Study Compares Growth Modulation Techniques for Fixed Flexion Contracture of the Knee

By: Maureen Leahy

Results of a study comparing two growth modulation techniques—tension band plates versus transphyseal screws—for treating fixed flexion contracture of the knee indicated that hardware migration occurred more often in the screws-only construct. The data are presented in Scientific Poster P0246, which was on display Tuesday and Wednesday in Academy Hall B.

“Growth modulation is a well-known method for the correction of pediatric lower extremity angular deformities in the coronal plane. Sagittal deformity correction has been reported but is less common,” said coauthor Philip McClure, MD.

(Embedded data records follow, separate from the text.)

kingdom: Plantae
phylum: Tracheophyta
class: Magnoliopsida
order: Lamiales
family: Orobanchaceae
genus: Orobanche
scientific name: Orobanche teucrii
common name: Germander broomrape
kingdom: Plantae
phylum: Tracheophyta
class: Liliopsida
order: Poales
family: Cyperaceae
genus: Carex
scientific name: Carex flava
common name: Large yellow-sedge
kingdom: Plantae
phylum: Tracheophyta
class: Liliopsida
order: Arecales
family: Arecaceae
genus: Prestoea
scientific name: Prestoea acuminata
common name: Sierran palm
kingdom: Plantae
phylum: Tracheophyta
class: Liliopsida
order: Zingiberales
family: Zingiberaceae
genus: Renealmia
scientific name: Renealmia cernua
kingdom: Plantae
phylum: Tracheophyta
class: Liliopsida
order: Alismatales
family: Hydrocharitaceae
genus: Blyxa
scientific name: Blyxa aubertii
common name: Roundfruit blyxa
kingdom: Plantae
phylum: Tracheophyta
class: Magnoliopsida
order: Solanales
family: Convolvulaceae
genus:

“We compared two anterior distal femoral growth modulation methods for fixed flexion contracture of the knee: anteromedial/anterolateral tension band plates versus anteromedial/anterolateral retrograde transphyseal screws.”

Retrospective review

The authors retrospectively reviewed medical records on 26 patients (39 knees) who underwent insertion of either screws-only or tension band plate constructs into the anterior distal femoral hemiphysis to treat fixed flexion contracture. Patients for whom adequate pre- and postoperative radiographs were not available were excluded.

Overall, 20 patients (average age: 10.7 years; 29 knees) met the inclusion criteria. Among them, nine patients (13 knees) were treated with an anterior tension band plate construct and 11 patients (16 knees) were treated with a screws-only construct.

Preoperative sagittal plane joint orientation angles were evaluated in all patients and again at an average follow-up of 45 months (range: 10–96 months). Incidences of hardware failure and/or migration were also noted.

The researchers found that hardware migration occurred in one of 13 knees treated with a tension band plate and in nine of 16 knees treated with a screws-only construct (P = 0.008). Improvement in sagittal alignment occurred in both groups.

In addition, statistically significant changes were noted in the posterior distal femoral angle in the tension band plate group (P = 0.009) but not in the screws-only group (P = 0.181). There was no significant change in the posterior proximal tibial angle in either group.

Based on the study’s results, the authors concluded that anterior distal femoral growth modulation improved sagittal alignment of the femur without affecting the sagittal alignment of the proximal tibia. They recommended anterior tension-band plating instead of screw placement for sagittal plane growth modulation to treat knee fixed flexion contracture.

“Our study revealed higher failure rates with the screws-only fixation pattern. Retrograde transphyseal screws should not be used for anterior growth modulation. Antegrade screws should be critically evaluated, as the similarities to retrograde fixation raise concern for potentially elevated failure rates,” Dr. McClure said.

“Due to these results,” he explained, “we have abandoned use of retrograde screw fixation for anterior growth modulation. Anterior plates appear to be dependable and are our preferred option at this time. More research is needed to determine the optimal hardware configuration for this technique.”

Dr. McClure’s coauthors of “Growth Modulation for Fixed Flexion Contracture of the Knee: A comparison of Two Techniques” are Hamza M. Alrabai, MD; Martin G. Gesheff, BS; Shawn C. Standard, MD; and John E. Herzenberg, MD.